La société liégeoise Any-Shape va produire près de 100.000 écouvillons par semaine

Les nouveaux écouvillons ont été testés au CHU de Liège et validés par l'AFMPS (Agence fédérale des médicaments et des produits de santé).

Spécialisée dans la fabrication additive pour l’industrie, la PME Any-Shape veut pallier le manque d'écouvillons, ces petits ustensiles utilisés pour le prélèvement d’échantillons pour les tests de dépistage virologiques du coronavirus.

Après avoir produit ces dernières semaines des visières de protection et des pièces pour respirateurs et des masques FFP2, la PME liégeoise Any-Shape va se lancer dès ce week-end dans la fabrication d’écouvillons, ces petits ustensiles utilisés pour le prélèvement d’échantillons dans la gorge ou le nez.

A l’instar de ce qui s’est passé avec les tests de diagnostic ou les masques, une large pénurie en dispositifs de prélèvement, essentiellement des écouvillons naso-pharyngés (NP), a été observée dès le début de la pandémie de Covid-19 en Belgique mais également dans de nombreux pays européens. Ce qui entraîne une limitation du nombre de tests de dépistage virologiques. Et ici, ce n’est pas une délocalisation en Chine qui est en cause: la majorité (plus de 90%) des écouvillons utilisés mondialement sous différents labels sont fabriqués par une seule et même firme italienne.
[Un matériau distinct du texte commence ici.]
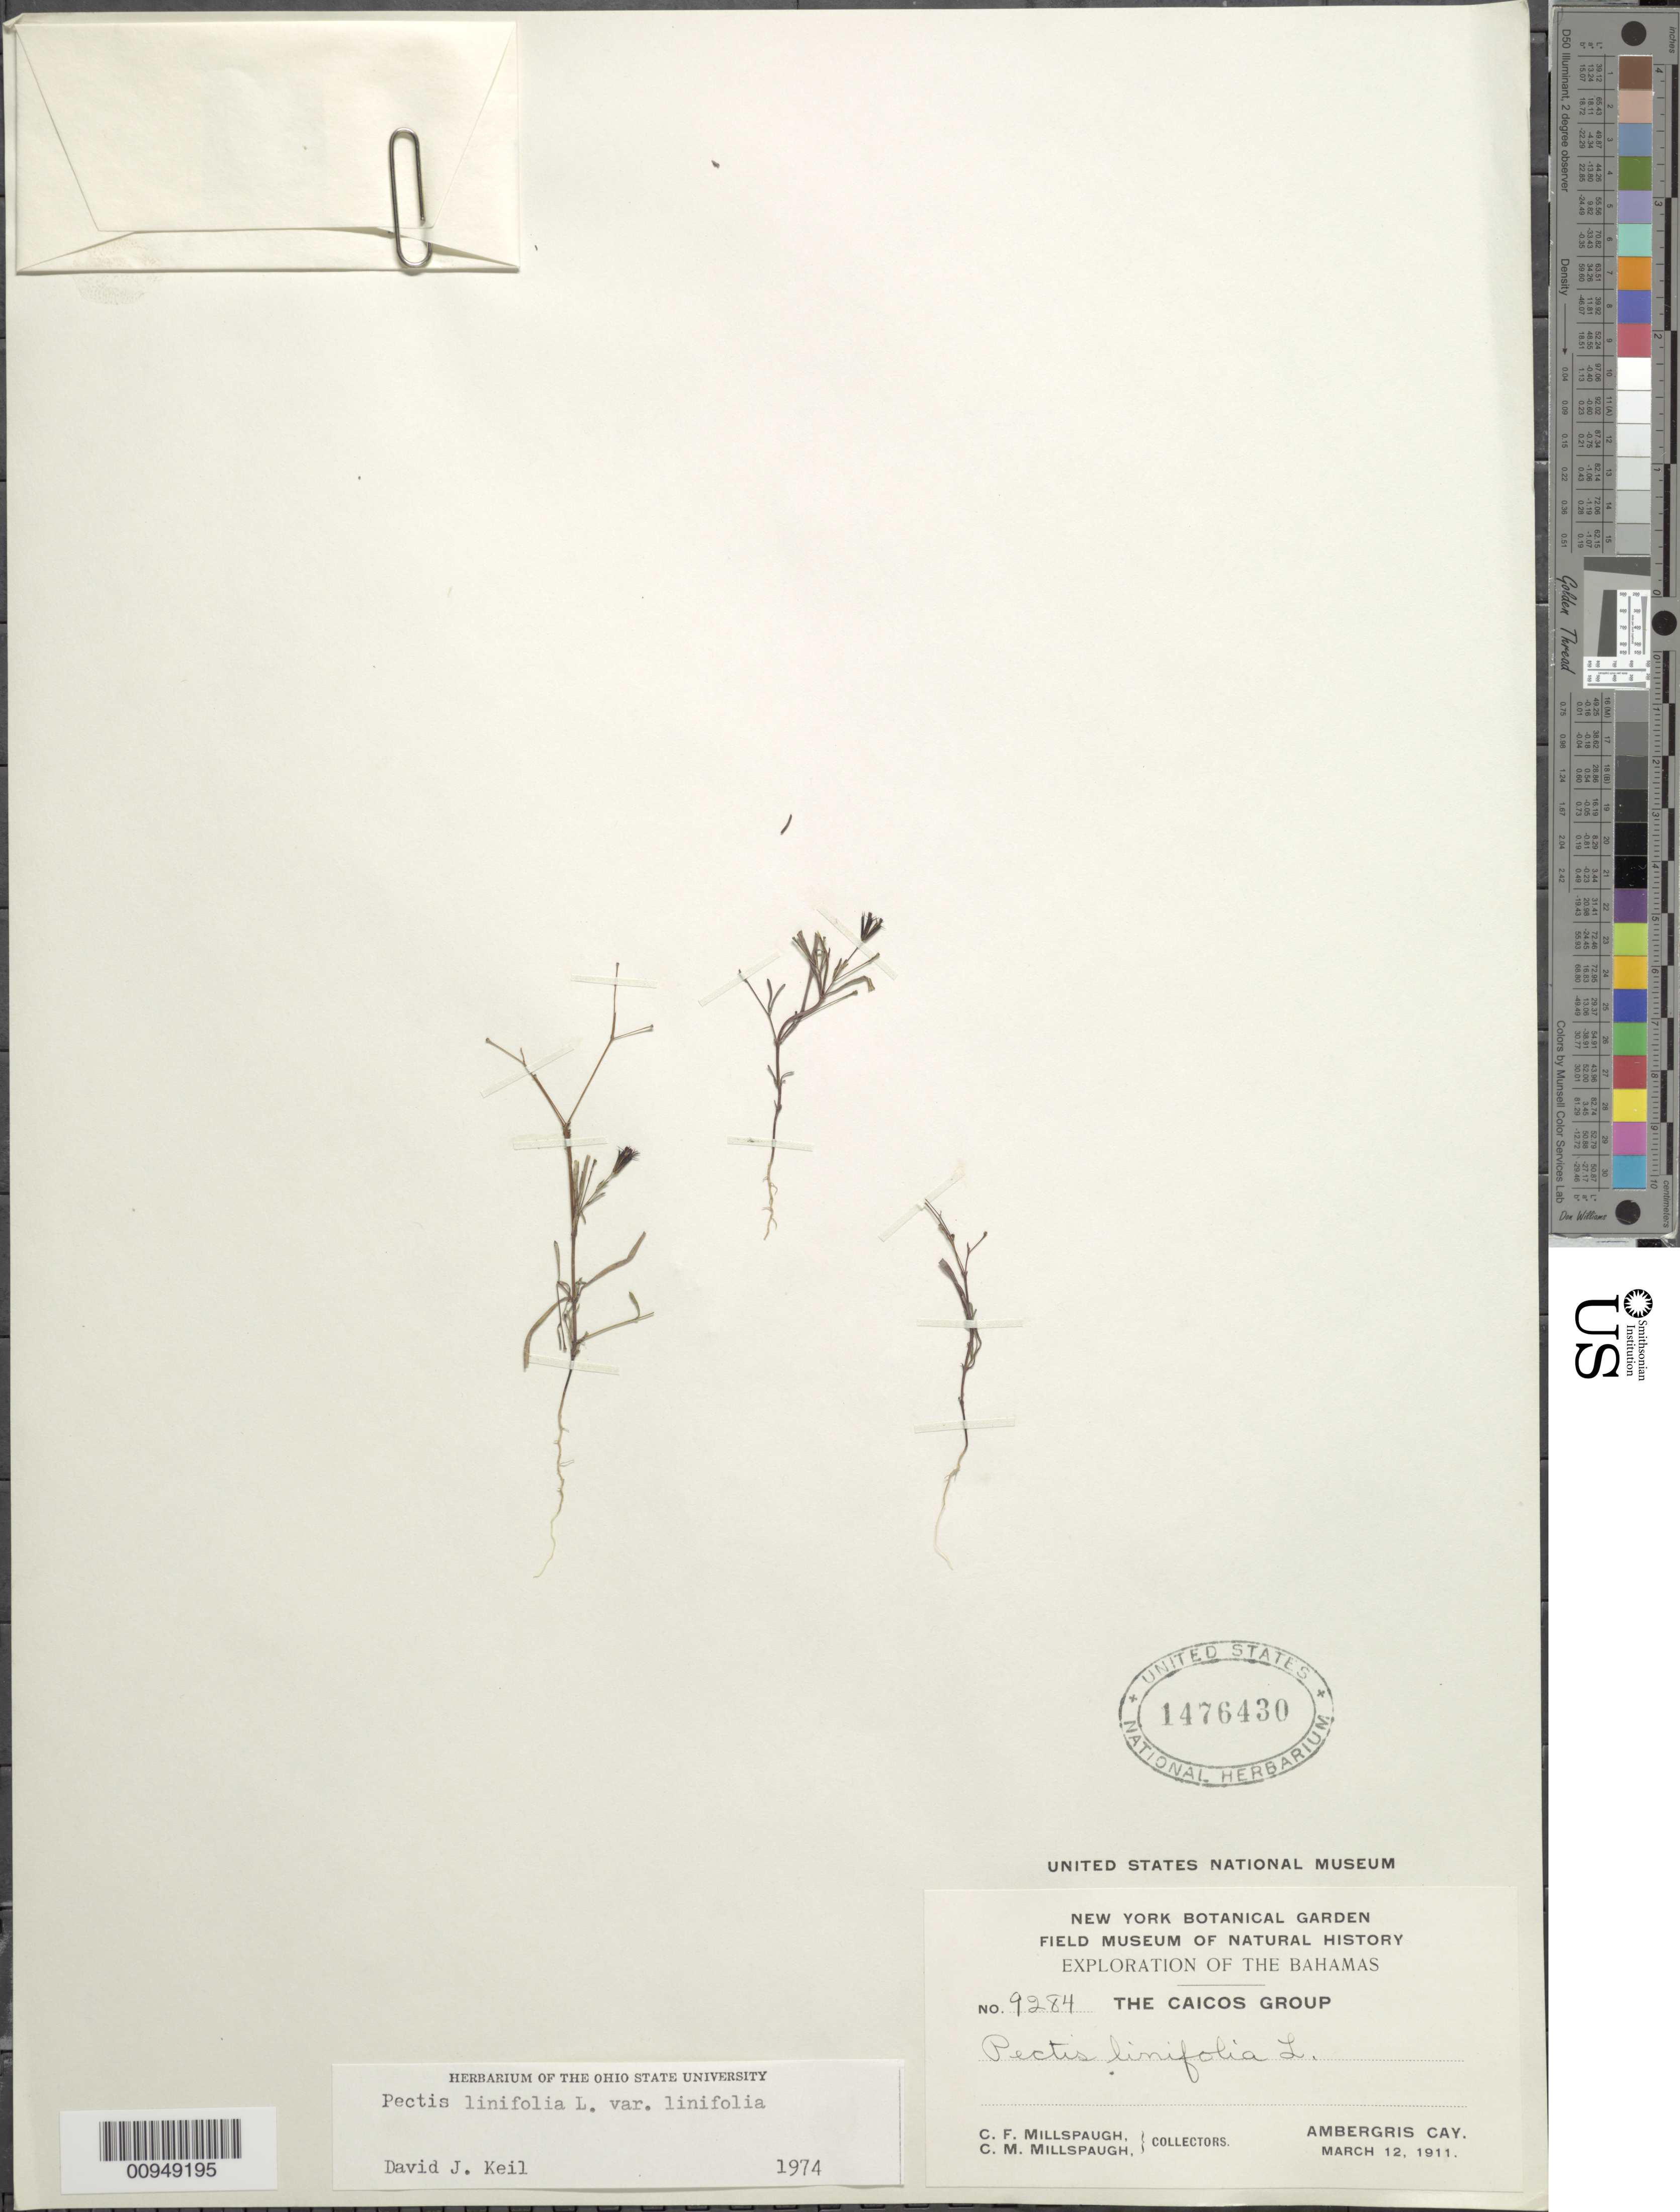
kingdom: Plantae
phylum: Tracheophyta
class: Magnoliopsida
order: Asterales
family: Asteraceae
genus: Pectis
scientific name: Pectis linifolia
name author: L.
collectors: C. F. Millspaugh & C. Millspaugh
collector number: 9284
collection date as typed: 12 Mar 1911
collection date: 1911-03-12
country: Bahamas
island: Ambergris Cay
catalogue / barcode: US 1476430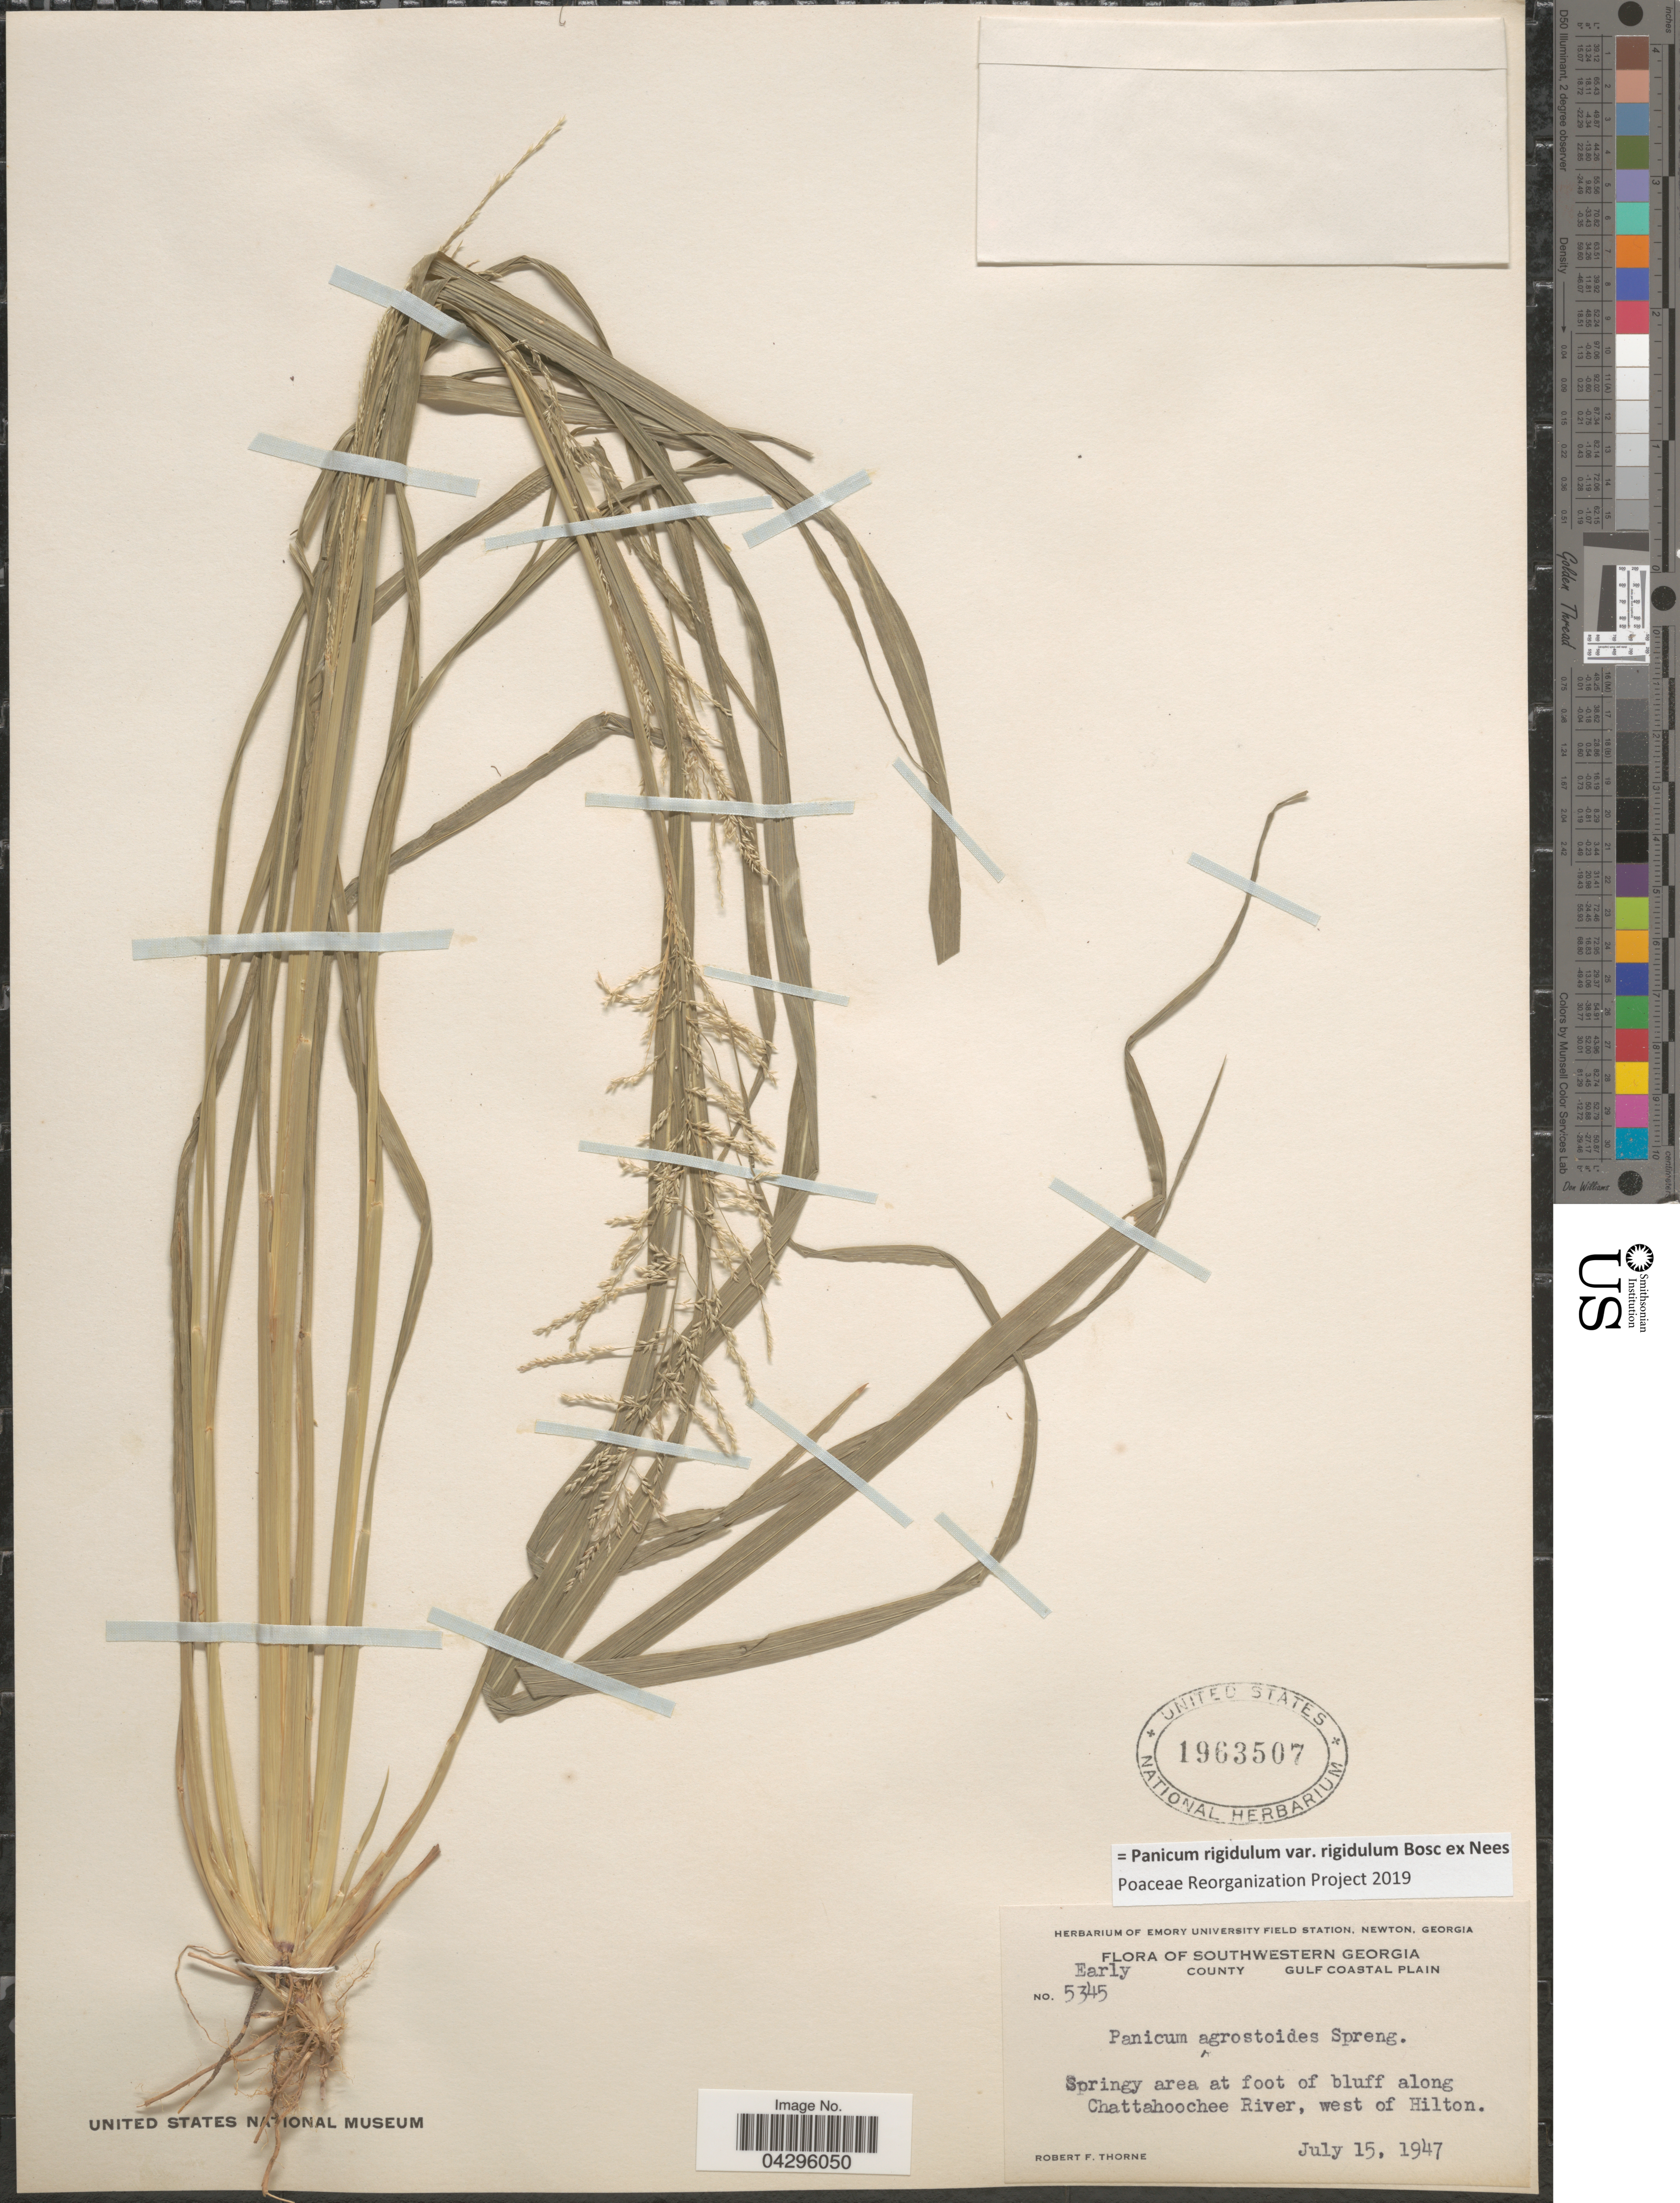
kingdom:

Une "reconception" complète

"La tête de l’écouvillon est plus compliquée qu’il n’y paraît."
Roger Cocle
Co-CEO et cofondateur d'Any-Shape

En réponse à cette situation, Any-Shape, spécialisée dans la fabrication additive pour l’industrie, a réalisé une "reconception" complète d'un écouvillon pour permettre de le produire entièrement en impression 3D. Ce qui n’est pas si facile à faire, même pour une société habituée à produire des pièces complexes pour l’aviation ou la défense, explique Roger Cocle, cofondateur et co-CEO de l’entreprise. "Cela paraît simple mais cela n’est pas si évident. La tête de l’écouvillon est plus compliquée qu’il n’y paraît. Nous avons dû développer des paramétrages spécifiques sur la machine pour être en mesure de les imprimer. Tout le développement a consisté à trouver un design qui remplace la structure ouatée traditionnelle mais qui donne des résultats similaires." 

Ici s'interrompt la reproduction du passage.